For the next half-hour, as Anton sunk holes in a rough radius from the original hole, he struck on bone. But not from any farm animal. He brought up crumbly parts of fingers, the curve of ribs, the solidity of femurs, and more bones. Anton noticed they were all largely at the same depth.

He stopped and looked at the inventory of death that he was uncovering. The Coke bottle with vodka was in the wheelbarrow. He decided not to swallow from it.

Instead, taking in the scatter of remains he was now surrounded by, Anton decided to more systematically approach the task. He imagined a box under the ground and along the fence line. Using the shovel, he began to carefully dig out an imaginary box of three meters in length, two meters in width and half a meter in depth. Rather than bringing the discovered bones up and out, he began to clear the dirt around what he found, but leave them in place.

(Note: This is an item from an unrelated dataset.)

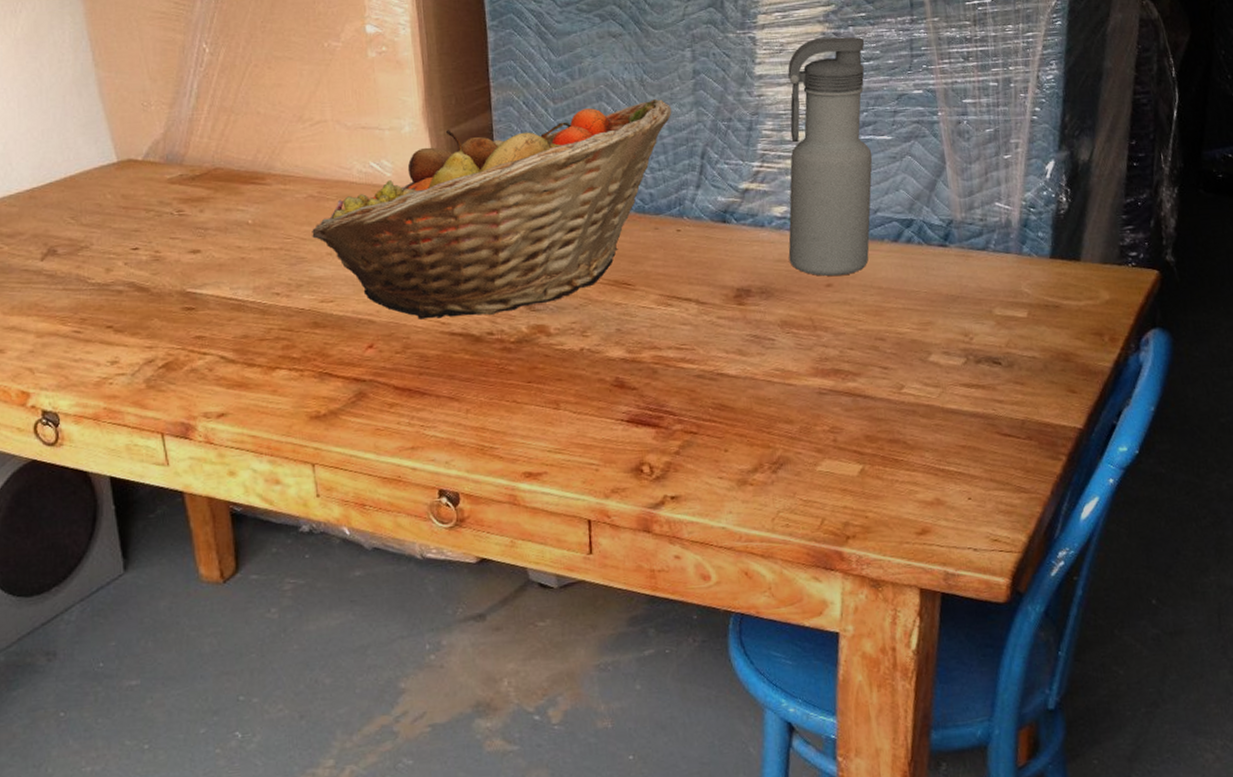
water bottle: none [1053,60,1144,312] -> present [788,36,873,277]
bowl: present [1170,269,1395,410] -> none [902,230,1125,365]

A larger skeleton, bent at the elbows with rib bones and hand bones merged into each other and on its back, emerged from the dirt. It had a bullet hole bursting through the back of its skull. Next to the man’s remains, there was the skeleton of a small child curled up as if to sleep. He found two other adult skeletons, one on its side and the other face down. Finally, further down the fence line, two skulls with their foreheads delicately touching.

‘Who were these people,’ he thought to himself. Was it the ‘starosta’ or village elder whom he knew the Bolsheviks often executed as they destroyed the landowning farmers or ‘kulaks’? Was it a young daughter of his at his side? Why were the two skulls so close and had animals removed the rest of their bodies?

He lifted his t-shirt and wiped the sweat and grime from his forehead. By laying down the shovel, he measured out meter-long quadrants of the site. He’d forgotten his knees.

Anton took out his phone and photographed each quadrant. With dirt-covered fingers, he tapped in the details of what was uncovered in each quadrant, while assigning each a reference number. He began to think about how to secure the site with tarpaulins and where he could find the blue plastic sheets on the farm.

‘There’s the famine memorial in Kyiv by the river, and a research centre too. And, no doubt, academics,’ he thought to himself.

Anton stood at the site on the church’s deteriorated fence line and considered what to punch into Google first. ‘I need a plan,’ he said to himself.

Sun snuck through cloud and glinted off the device’s cracked screen. He looked up. A stork – with its huge black-and-white wings extended – soared across the village sky.